> **TASK INSTRUCTIONS**
Locate the line containing "left knee: (383, 1325)" in the data below. Reproduce it and every following line up to the end, exactly as given.

> **INPUT MATERIAL**
"""
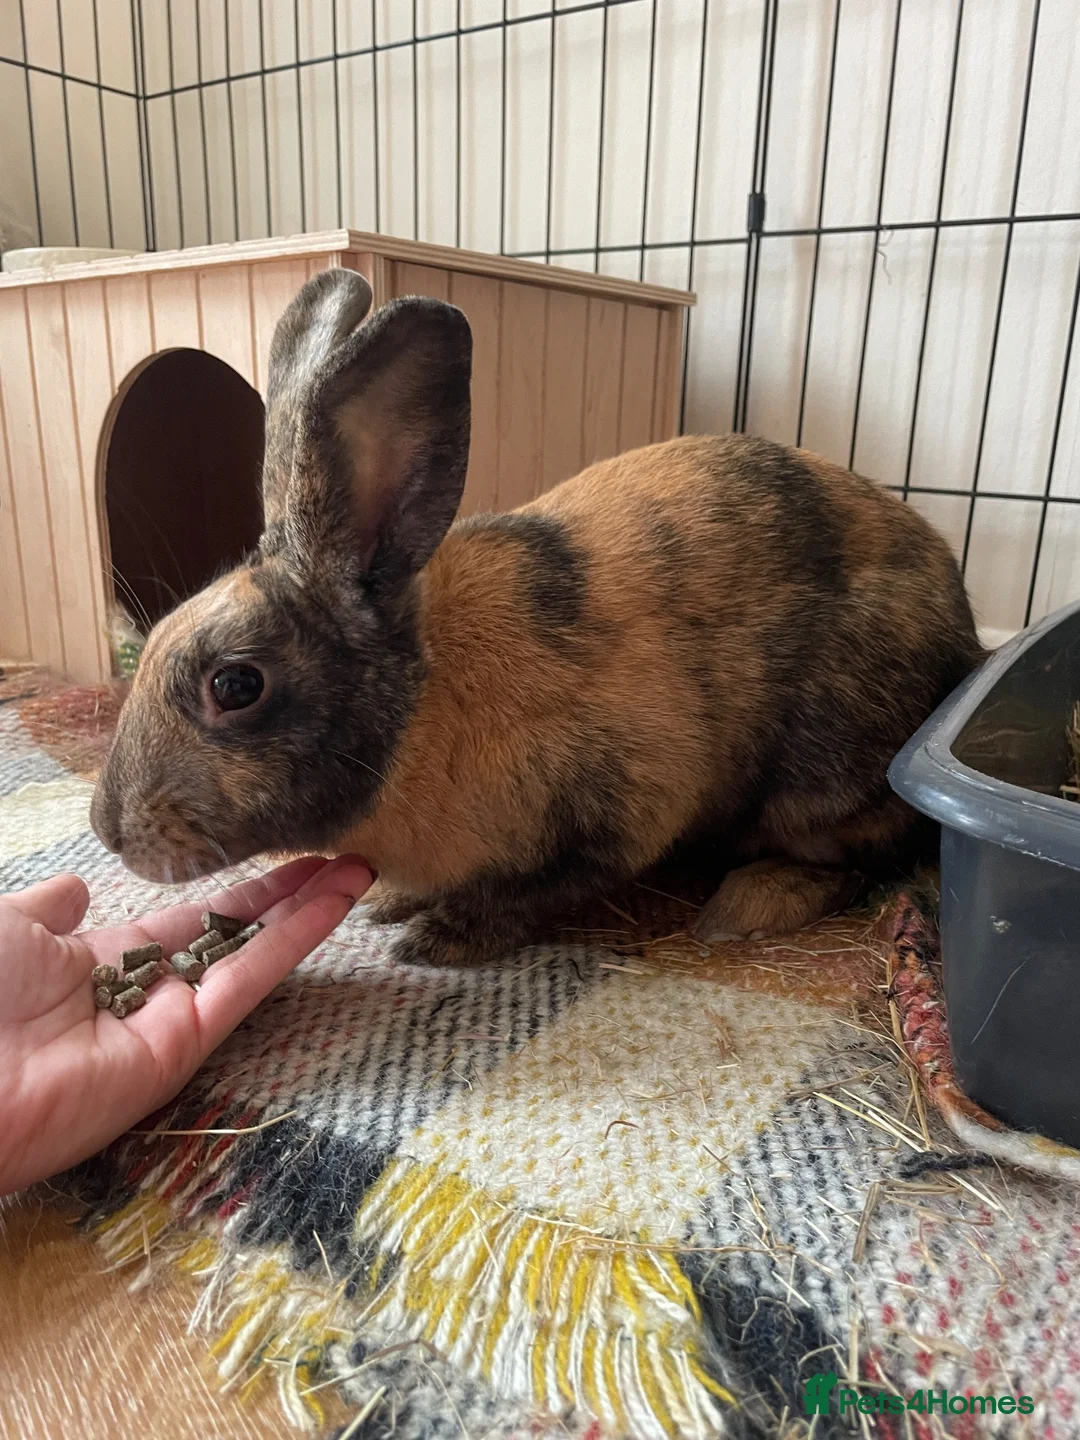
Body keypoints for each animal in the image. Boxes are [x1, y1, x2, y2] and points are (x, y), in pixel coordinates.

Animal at [90, 266, 985, 966]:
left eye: (236, 685)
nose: (109, 831)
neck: (422, 708)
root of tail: (965, 636)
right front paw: (390, 903)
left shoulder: (619, 812)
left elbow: (537, 893)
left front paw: (437, 936)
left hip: (821, 776)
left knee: (864, 858)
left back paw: (746, 906)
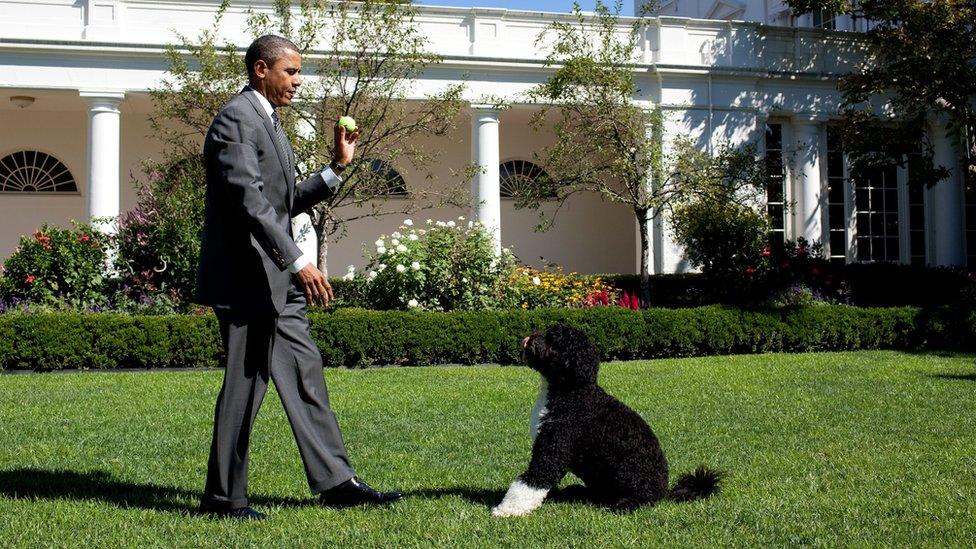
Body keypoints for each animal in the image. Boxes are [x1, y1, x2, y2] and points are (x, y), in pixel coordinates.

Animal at [492, 324, 720, 516]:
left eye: (553, 339)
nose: (530, 338)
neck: (573, 392)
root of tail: (664, 491)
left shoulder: (552, 450)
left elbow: (531, 482)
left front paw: (506, 510)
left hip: (631, 477)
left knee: (643, 500)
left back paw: (624, 504)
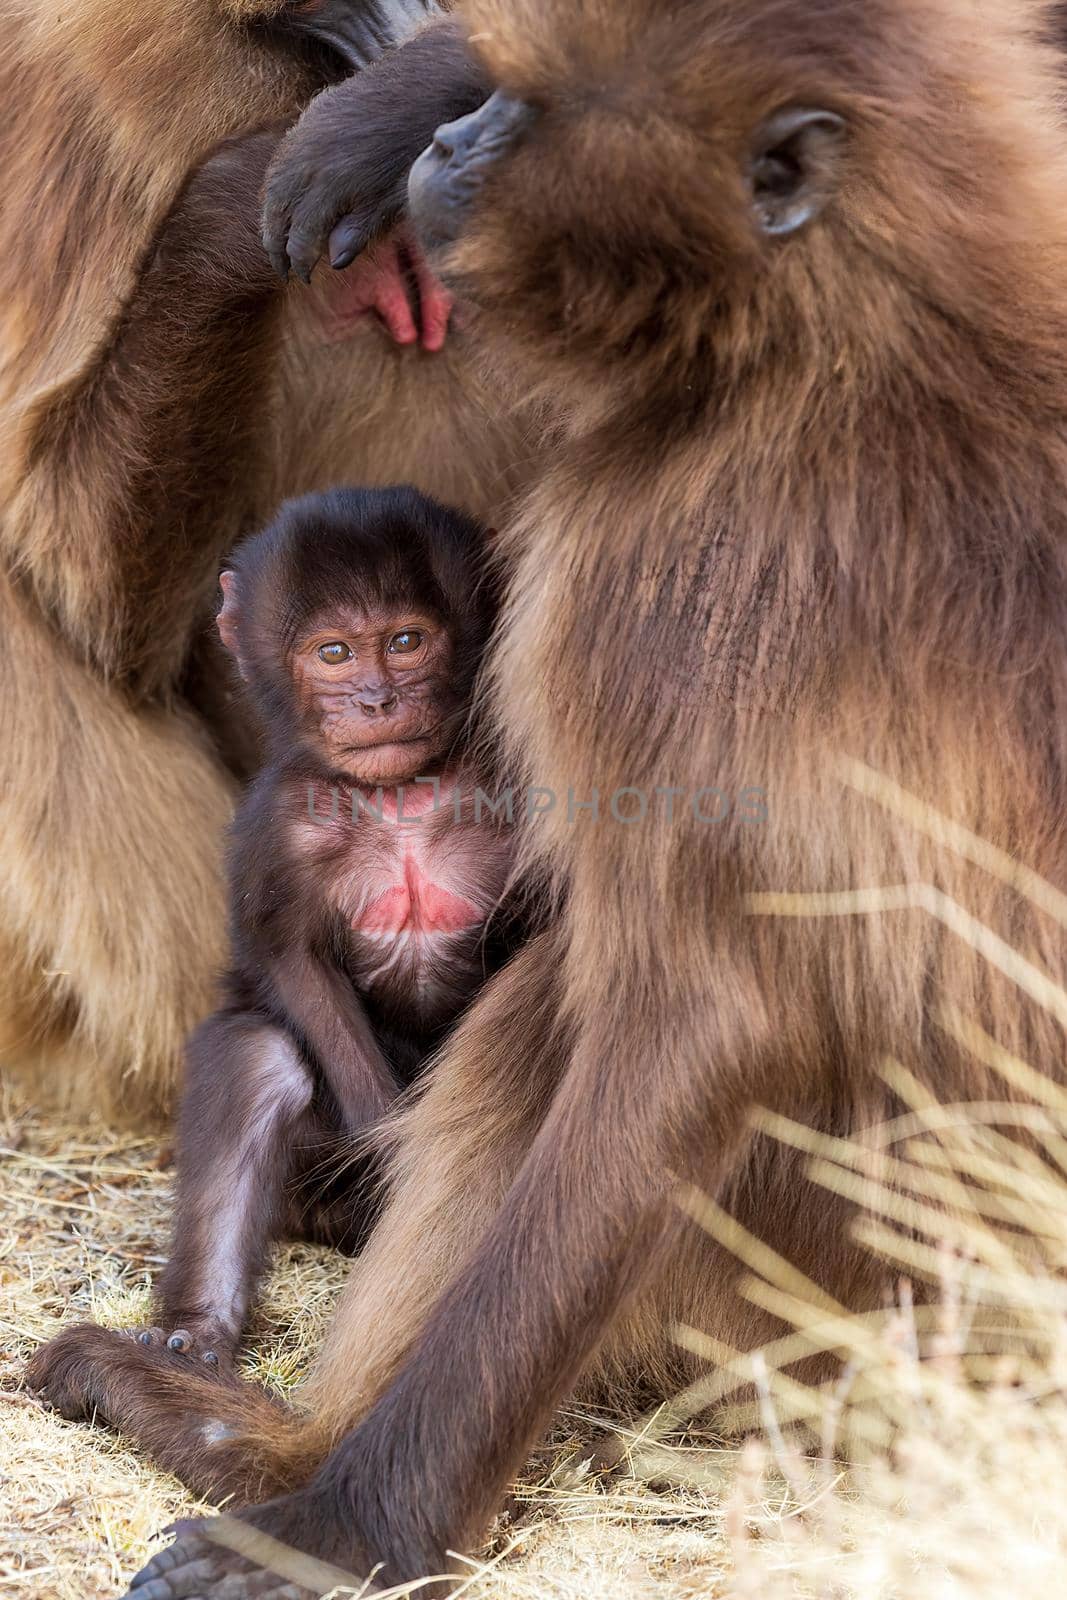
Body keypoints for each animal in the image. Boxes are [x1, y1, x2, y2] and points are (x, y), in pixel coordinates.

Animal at [141, 483, 518, 1363]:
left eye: (406, 641)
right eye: (335, 654)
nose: (377, 701)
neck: (400, 798)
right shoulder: (277, 827)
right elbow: (296, 968)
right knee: (257, 1058)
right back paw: (195, 1334)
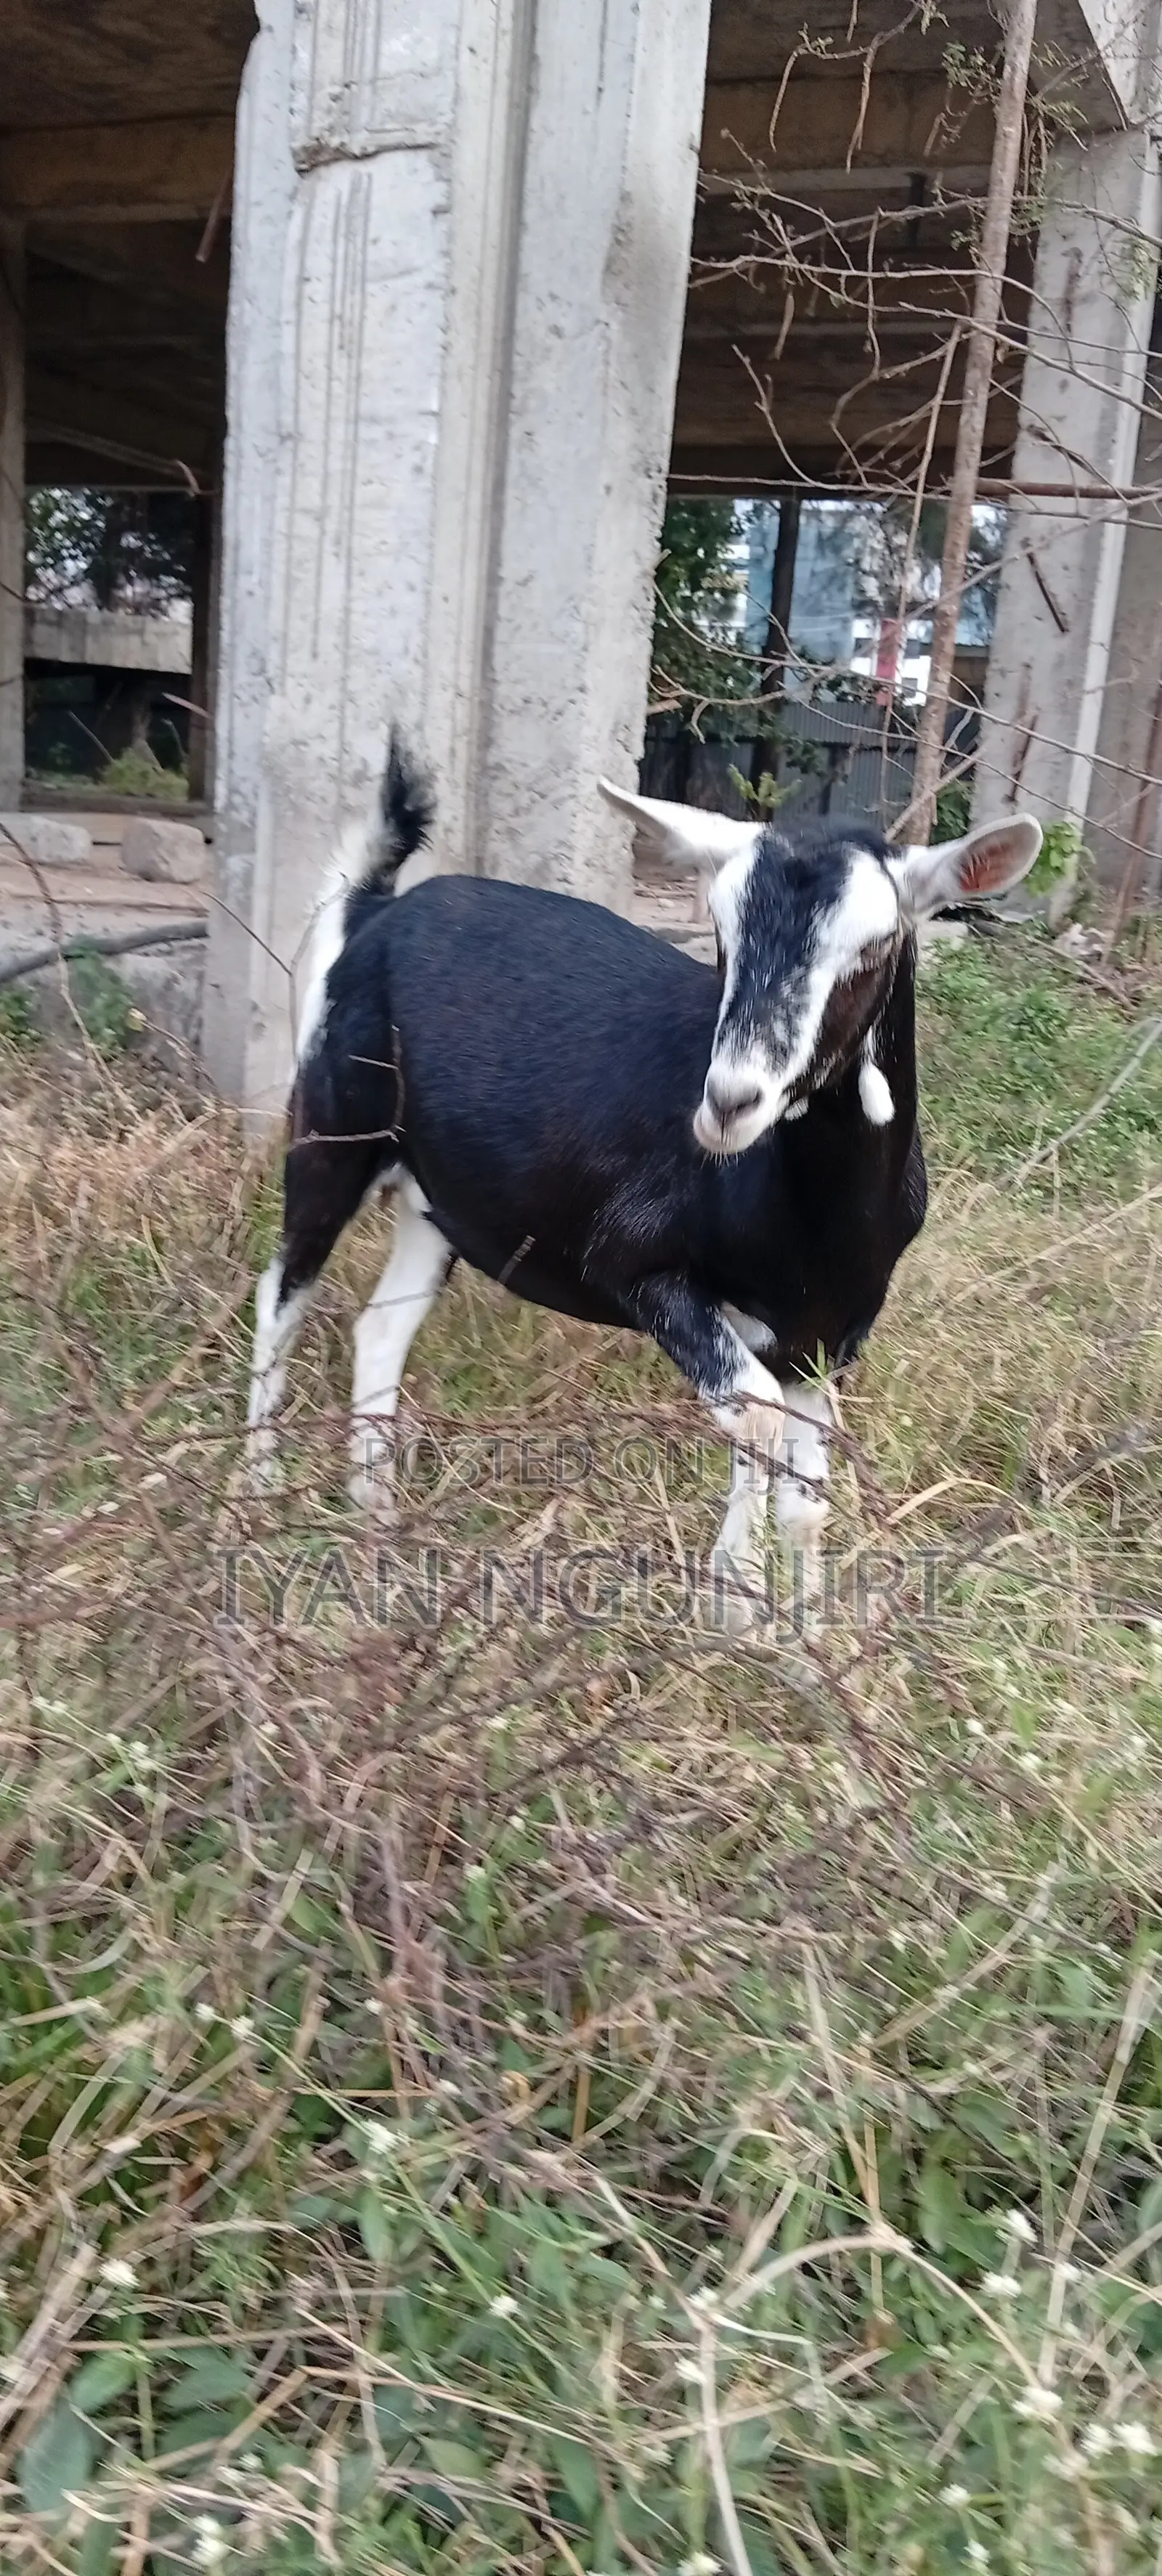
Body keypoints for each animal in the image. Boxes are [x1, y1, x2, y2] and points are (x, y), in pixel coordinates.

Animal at [246, 742, 1040, 1626]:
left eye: (874, 946)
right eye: (722, 934)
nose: (730, 1102)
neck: (813, 1220)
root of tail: (374, 912)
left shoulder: (828, 1337)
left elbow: (806, 1498)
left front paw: (809, 1633)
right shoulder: (637, 1268)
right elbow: (754, 1420)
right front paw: (734, 1605)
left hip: (437, 1199)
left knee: (383, 1325)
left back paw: (375, 1511)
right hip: (334, 1128)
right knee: (281, 1291)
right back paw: (258, 1485)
"""
> **THE ANSWER**
left knee: (383, 1325)
left back paw: (375, 1511)
right hip: (334, 1128)
right knee: (281, 1291)
right back paw: (258, 1485)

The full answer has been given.